— Activity —
Scan the records below. Copy every line in which the word "Wesly" appears.

[Saved data entries]
□ □ □ □ □ □ □

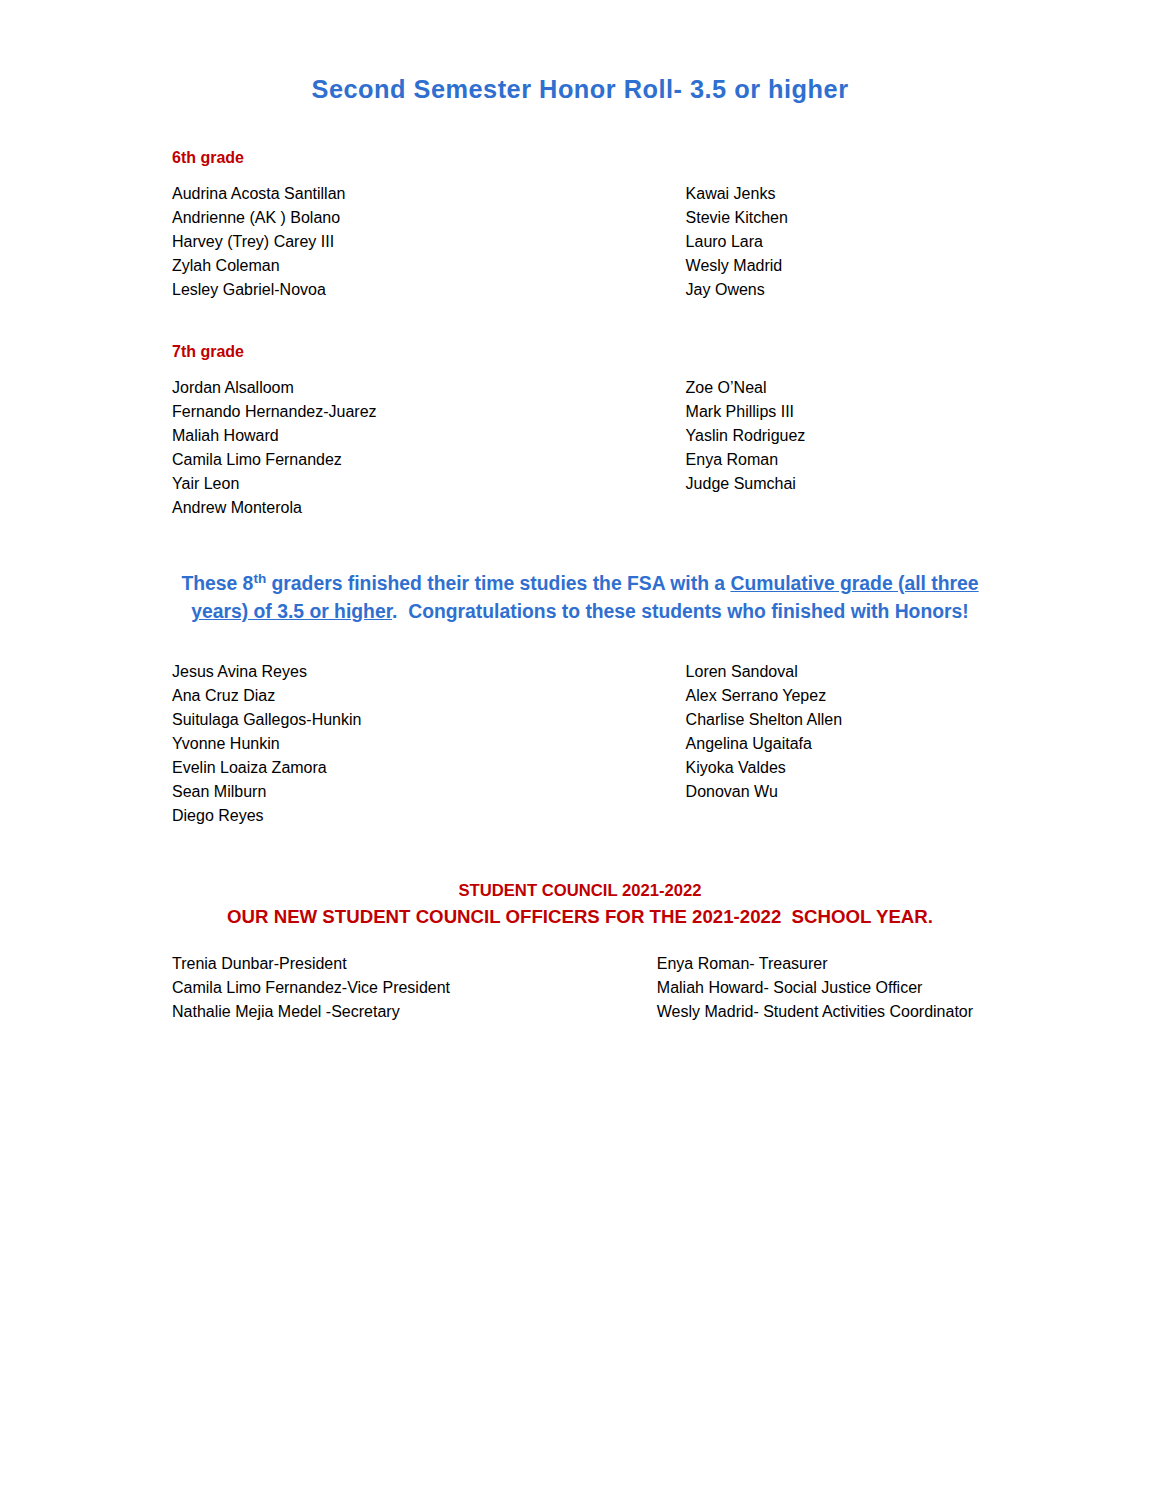Second Semester Honor Roll- 3.5 or higher
6th grade
Audrina Acosta Santillan
Andrienne (AK ) Bolano
Harvey (Trey) Carey III
Zylah Coleman
Lesley Gabriel-Novoa
Kawai Jenks
Stevie Kitchen
Lauro Lara
Wesly Madrid
Jay Owens
7th grade
Jordan Alsalloom
Fernando Hernandez-Juarez
Maliah Howard
Camila Limo Fernandez
Yair Leon
Andrew Monterola
Zoe O’Neal
Mark Phillips III
Yaslin Rodriguez
Enya Roman
Judge Sumchai
These 8th graders finished their time studies the FSA with a Cumulative grade (all three years) of 3.5 or higher. Congratulations to these students who finished with Honors!
Jesus Avina Reyes
Ana Cruz Diaz
Suitulaga Gallegos-Hunkin
Yvonne Hunkin
Evelin Loaiza Zamora
Sean Milburn
Diego Reyes
Loren Sandoval
Alex Serrano Yepez
Charlise Shelton Allen
Angelina Ugaitafa
Kiyoka Valdes
Donovan Wu
STUDENT COUNCIL 2021-2022 OUR NEW STUDENT COUNCIL OFFICERS FOR THE 2021-2022 SCHOOL YEAR.
Trenia Dunbar-President
Camila Limo Fernandez-Vice President
Nathalie Mejia Medel -Secretary
Enya Roman- Treasurer
Maliah Howard- Social Justice Officer
Wesly Madrid- Student Activities Coordinator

□ □ □ □ □ □ □

— Reply to the task —
Wesly Madrid
Wesly Madrid- Student Activities Coordinator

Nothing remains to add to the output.